美容室に通っていることが一目で分かる艶とデザインが統一された髪の毛、素敵なブランドもしくは古着でもセンスのあるこだわりの服、それらを引き立たせるバランスのとれたメイクと表情、のように、一枚の写真に撮ったときに「綺麗だ」と感じる人。
もう一方は、前述のような静止画の美しさの条件を備えていなくとも生や動画で見ると「ああ、何故だかわからないが美しい」と感じる人。
前者のような美しさを「パッケージ化された美」と称すなら、後者のような美しさは「生きた芸術」だと思う。

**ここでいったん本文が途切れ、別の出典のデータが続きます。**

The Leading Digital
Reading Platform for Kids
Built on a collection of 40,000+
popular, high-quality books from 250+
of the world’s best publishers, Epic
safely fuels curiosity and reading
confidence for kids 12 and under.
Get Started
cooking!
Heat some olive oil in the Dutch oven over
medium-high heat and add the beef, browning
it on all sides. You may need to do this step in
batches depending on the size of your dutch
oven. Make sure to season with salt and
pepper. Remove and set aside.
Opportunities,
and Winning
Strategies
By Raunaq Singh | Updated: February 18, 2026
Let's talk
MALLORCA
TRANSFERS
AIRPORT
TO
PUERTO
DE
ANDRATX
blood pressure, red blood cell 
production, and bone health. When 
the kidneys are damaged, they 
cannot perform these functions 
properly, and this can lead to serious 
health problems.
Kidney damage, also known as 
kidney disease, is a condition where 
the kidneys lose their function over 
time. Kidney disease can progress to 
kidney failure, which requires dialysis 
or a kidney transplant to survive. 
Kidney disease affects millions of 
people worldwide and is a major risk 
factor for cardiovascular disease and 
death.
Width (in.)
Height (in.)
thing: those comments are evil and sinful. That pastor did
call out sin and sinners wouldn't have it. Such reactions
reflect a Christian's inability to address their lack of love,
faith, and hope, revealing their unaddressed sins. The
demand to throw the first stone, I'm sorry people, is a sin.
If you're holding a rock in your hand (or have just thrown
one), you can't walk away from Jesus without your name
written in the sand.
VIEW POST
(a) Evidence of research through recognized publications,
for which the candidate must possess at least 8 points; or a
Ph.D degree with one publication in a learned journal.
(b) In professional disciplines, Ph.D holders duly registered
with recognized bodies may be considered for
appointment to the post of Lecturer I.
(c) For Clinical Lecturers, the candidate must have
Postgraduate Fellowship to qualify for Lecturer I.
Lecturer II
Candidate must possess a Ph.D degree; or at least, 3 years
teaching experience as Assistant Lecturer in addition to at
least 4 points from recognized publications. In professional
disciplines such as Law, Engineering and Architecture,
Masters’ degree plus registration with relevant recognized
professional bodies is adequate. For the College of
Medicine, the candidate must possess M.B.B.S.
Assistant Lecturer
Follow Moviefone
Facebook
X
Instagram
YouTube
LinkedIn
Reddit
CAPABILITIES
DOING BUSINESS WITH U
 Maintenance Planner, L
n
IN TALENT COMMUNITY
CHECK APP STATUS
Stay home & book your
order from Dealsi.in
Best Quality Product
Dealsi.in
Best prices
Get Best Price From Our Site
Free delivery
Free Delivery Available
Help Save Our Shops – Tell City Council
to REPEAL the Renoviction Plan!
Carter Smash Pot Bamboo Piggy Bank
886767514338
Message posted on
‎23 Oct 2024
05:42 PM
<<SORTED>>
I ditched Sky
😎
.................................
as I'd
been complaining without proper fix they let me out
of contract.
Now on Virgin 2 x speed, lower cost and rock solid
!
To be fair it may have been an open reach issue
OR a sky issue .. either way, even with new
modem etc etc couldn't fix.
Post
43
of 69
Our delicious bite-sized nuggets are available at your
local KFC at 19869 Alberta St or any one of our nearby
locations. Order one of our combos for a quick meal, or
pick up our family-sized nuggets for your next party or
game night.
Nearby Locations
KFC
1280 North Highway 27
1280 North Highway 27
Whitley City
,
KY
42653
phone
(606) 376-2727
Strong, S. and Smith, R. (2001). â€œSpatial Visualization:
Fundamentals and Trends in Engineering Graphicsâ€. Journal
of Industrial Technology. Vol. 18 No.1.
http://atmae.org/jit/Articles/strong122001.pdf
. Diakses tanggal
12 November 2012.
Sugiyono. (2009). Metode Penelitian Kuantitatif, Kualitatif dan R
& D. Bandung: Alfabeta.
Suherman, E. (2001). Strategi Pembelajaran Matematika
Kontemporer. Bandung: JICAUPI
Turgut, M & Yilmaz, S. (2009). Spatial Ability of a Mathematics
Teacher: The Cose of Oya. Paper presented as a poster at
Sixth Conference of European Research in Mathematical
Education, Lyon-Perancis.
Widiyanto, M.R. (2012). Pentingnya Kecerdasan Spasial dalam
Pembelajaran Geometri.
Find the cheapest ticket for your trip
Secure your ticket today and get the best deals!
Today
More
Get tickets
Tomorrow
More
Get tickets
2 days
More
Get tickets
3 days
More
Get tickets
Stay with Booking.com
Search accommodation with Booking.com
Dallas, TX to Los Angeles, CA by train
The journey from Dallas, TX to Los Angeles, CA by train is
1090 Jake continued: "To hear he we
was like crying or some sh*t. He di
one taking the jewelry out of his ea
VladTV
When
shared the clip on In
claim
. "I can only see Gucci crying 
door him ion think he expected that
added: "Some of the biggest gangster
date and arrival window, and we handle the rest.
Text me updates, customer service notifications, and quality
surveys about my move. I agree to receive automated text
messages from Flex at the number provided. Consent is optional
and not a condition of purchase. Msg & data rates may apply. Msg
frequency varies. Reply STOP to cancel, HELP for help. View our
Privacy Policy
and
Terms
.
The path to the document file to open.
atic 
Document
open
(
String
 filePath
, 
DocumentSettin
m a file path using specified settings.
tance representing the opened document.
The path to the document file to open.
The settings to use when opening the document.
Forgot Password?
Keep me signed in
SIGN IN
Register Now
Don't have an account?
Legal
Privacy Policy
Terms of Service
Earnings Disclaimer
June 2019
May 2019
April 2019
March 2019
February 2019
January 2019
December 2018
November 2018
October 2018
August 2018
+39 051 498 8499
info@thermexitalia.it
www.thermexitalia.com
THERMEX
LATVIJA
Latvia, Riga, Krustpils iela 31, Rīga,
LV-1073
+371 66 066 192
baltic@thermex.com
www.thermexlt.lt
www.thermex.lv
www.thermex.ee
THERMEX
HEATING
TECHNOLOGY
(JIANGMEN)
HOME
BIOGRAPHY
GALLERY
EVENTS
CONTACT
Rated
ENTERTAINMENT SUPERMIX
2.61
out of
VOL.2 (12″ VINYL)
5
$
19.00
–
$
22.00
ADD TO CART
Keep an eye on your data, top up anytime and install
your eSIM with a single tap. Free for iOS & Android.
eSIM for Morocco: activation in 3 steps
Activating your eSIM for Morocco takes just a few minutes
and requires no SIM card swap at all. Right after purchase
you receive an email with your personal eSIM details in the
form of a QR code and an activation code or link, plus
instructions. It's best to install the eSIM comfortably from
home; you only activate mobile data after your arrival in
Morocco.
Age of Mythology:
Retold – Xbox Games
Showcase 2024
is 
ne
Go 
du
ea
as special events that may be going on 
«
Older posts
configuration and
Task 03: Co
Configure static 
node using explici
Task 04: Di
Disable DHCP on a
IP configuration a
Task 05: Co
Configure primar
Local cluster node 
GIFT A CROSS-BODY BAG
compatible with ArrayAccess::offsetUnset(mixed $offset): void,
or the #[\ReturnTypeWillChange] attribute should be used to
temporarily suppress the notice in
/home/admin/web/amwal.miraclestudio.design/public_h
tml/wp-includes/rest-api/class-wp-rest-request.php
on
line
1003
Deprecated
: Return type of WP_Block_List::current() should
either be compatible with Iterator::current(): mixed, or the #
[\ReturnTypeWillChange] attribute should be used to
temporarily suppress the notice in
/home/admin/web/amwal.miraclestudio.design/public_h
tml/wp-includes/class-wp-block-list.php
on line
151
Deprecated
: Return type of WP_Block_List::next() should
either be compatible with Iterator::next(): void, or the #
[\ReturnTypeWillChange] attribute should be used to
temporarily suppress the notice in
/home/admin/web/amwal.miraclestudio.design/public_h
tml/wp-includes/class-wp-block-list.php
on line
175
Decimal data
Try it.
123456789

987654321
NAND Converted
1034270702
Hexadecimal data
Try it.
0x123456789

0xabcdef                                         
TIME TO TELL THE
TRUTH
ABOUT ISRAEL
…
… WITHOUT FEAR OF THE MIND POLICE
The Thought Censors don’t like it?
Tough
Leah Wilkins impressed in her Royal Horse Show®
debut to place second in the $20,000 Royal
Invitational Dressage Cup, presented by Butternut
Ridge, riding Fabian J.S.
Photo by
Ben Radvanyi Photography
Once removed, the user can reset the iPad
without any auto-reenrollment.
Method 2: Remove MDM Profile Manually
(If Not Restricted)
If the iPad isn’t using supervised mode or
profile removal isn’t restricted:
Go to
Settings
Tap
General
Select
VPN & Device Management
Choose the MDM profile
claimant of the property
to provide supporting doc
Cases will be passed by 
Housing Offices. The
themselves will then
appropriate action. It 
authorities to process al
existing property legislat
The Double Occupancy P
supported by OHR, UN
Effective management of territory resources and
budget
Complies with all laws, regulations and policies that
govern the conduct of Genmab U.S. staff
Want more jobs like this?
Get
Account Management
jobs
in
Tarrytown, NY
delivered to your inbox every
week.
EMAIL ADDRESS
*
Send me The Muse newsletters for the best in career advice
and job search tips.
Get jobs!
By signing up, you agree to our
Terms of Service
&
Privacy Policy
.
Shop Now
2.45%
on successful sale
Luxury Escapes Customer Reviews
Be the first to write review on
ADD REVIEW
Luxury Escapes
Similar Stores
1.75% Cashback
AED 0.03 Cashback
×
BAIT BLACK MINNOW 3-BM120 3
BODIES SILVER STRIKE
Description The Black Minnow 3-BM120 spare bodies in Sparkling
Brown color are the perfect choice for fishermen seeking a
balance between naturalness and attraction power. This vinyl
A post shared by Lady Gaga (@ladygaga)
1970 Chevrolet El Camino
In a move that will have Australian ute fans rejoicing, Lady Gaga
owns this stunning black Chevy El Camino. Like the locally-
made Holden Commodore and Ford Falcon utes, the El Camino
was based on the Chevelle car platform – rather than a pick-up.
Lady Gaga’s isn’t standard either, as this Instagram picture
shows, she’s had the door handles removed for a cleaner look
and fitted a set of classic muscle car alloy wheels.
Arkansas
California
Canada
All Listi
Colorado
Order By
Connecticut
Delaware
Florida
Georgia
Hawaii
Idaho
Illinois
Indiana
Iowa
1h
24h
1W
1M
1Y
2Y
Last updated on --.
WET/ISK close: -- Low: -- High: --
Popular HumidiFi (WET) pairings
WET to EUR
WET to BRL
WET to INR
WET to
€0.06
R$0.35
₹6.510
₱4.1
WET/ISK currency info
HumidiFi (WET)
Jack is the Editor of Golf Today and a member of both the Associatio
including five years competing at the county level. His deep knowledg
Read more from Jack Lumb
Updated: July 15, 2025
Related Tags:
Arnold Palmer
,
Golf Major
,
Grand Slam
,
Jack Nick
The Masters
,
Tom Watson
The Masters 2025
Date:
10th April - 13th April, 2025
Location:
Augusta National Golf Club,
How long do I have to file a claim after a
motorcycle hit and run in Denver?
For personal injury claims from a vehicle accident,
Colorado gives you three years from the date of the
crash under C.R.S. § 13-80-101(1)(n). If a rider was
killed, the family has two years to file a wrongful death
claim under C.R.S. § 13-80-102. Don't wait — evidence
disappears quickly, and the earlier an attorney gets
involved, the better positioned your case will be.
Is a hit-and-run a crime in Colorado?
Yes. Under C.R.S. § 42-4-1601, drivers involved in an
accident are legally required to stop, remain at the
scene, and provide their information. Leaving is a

後者の「生きた芸術」はその美しさがわからない者には不恰好に映ったりするのでパッケージ美よりも市民権が得られにくいが、私はこの「生きた芸術」を有する人間を見つけると興奮する。世界が動き出す。もっと彼らのいる風景を見たくなる。
目で見てわかる美しさではなく心臓が理解したがる美しさ、毛穴や産毛や細胞までも愛おしく奇跡的な配置になっているように見えて実は全て自明、何故ならそのDNAの配置は本人の遺伝情報つまり本人そのものであるからそうなることが必然であって他の人では再現不可能な極めて限定的な公式のようなもの。
欠けたところや不安定な部分があったとして、その根本である骨組みは変わらずに本人の遺伝情報の通り細胞分裂を続ける。
化粧や服装などで表面的な部分をいくら書き換えてもこの公式は変わらない。
人はこの細胞分裂の公式に対する心の動きを、「恋」と呼ぶのではないか。
宇宙の創り出した神がかり的な60兆個の配置。
何物にも替え難い存在、写真には映らない魅力。
私が整形をおすすめしない理由もこれ。
人がどんどんパッケージ化されていく。確かに静止画を撮ったときに美しい人になることはできるが、それが一体なんだというのだろう。
動く「生きた芸術」を見たときのような、不安定で、不完全で、でも心臓の鼓動が鼓舞して奥底から湧き上がってくるあの感動には敵わない。
生きててよかったと思える恋を、公式を、大切にしよう。